All field notes

Live Activities in production: the rate limits nobody warns you about

ActivityKit looks simple until you try to keep a Lock-Screen ETA ticking. The frequent-updates entitlement, the roughly-per-minute push ceiling, the 12-hour window, token rotation — what actually constrains a live-updating widget, and how to build the backend around it.

Live Activities demo beautifully. You call Activity.request(...), a card appears on the Lock Screen and in the Dynamic Island, and it feels like you've been handed a real-time channel to the user's glance. Then you try to keep a countdown accurate for an hour, and you meet the constraints Apple mentions quietly and everyone discovers loudly. Here's the list, and how we build a backend that respects it.

Two ways to update, and only one scales

There are two update paths, and picking wrong is the first mistake.

  • Local updates (activity.update(...) from the app) only run when your app has execution time. On the Lock Screen, with the app suspended, that's ~never. Fine for a value you already know at start; useless for a live ETA.
  • Remote push (an ActivityKit push to APNs, apns-push-type: liveactivity) updates the card while the app is fully suspended. This is the one you want for anything that changes on its own — a ferry that's still moving whether or not the app is running.

If your data changes in the world rather than in the app, you're doing remote push. Everything below is about that path.

The ceiling: budgeted, not free

This is the constraint people hit first. You do not get unlimited pushes. The system meters them.

  • By default the budget is stingy. To push more often you must declare NSSupportsLiveActivitiesFrequentUpdates in Info.plist.
  • Even with the frequent-updates entitlement, you're not unthrottled — you're budgeted. Push too fast and the system starts dropping your updates, and the user's card silently stops moving. Plan for roughly once-per-minute as the sustainable cadence, not once-per-second.
  • The user can turn frequent updates off. Your backend has to look fine when it's off, too.

Minute-granularity turns out to be the right product answer anyway. A ferry ETA that re-renders every second is jitter, not information. But you should arrive there by design, not by discovering your pushes are being eaten.

The payload: 4 KB, and it must be self-contained

An ActivityKit push carries a content-state that has to match your ActivityAttributes.ContentState, inside a 4 KB APNs limit.

{
  "aps": {
    "timestamp": 1752249660,
    "event": "update",
    "content-state": { "etaSeconds": 480, "status": "on_time" },
    "stale-date": 1752249900,
    "relevance-score": 100
  }
}

Two fields do quiet, important work:

  • stale-date tells the system when to visually mark the content as stale on its own — so if your next push is late, the card shows "this is old" instead of confidently showing a wrong ETA. Set it every push, a bit past your expected next update.
  • relevance-score decides which activity wins the Dynamic Island when several are live.

The window: it ends, one way or another

Activities do not live forever, and every ending is a state your UI has to render deliberately.

  • An activity can be active up to 8 hours, and remain on screen up to 12 hours total before the system removes it.
  • You should end it yourself the moment it stops being relevant — the boat departed, the run finished — with a final frame (dismissalPolicy / a terminal content-state) rather than letting it rot into a stale card.
  • "Ended" is a real design state, not an afterthought. A countdown that hits zero and then just sits there reads as a bug.

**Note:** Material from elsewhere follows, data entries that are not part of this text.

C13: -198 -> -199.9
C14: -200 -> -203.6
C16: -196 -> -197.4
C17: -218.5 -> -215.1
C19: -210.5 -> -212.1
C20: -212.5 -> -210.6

Token rotation: the operational tax

Each activity has its own push token, delivered asynchronously and able to rotate mid-life. Your app has to stream tokens to the backend as they arrive:

for await token in activity.pushTokenUpdates {
    let hex = token.map { String(format: "%02x", $0) }.joined()
    await api.register(route: route, token: hex)   // fire on every emission
}

Register on every emission, not just the first. Miss a rotation and your pushes start hitting a dead token — the classic "it worked for twenty minutes and then froze" bug. On the backend, tokens are ephemeral: they belong to one activity, expire with it, and should be discarded when it ends. There's no stable user identifier here to hang onto, which is good for privacy and means your token store is a cache, not a database.

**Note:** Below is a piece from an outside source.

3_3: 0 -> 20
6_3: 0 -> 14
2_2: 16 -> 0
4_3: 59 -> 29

What the backend actually looks like

Put the constraints together and the server design falls out:

  • A token registry keyed by activity, holding (route, token) pairs, treated as disposable.
  • A per-route change feed driving pushes — you already have fresh state if you poll upstream once and fan out; push a route's watchers when its value meaningfully changes.
  • A cadence limiter at ~1/min per activity, coalescing rapid upstream changes into a single push so you stay inside budget.
  • Every push sets stale-date; the terminal event ends the activity cleanly.

What to tell users

The last constraint is honesty. When someone reports "the Live Activity updates slowly," the truthful answer is usually "iOS budgets how often any app may push, and we're inside that budget." It isn't a dodge — it's the actual mechanism. Build for minute-granularity, mark staleness so a late push never shows a confident wrong number, and end the activity the instant it stops mattering. Do that and the feature feels reliable, which on the Lock Screen is the only thing that counts.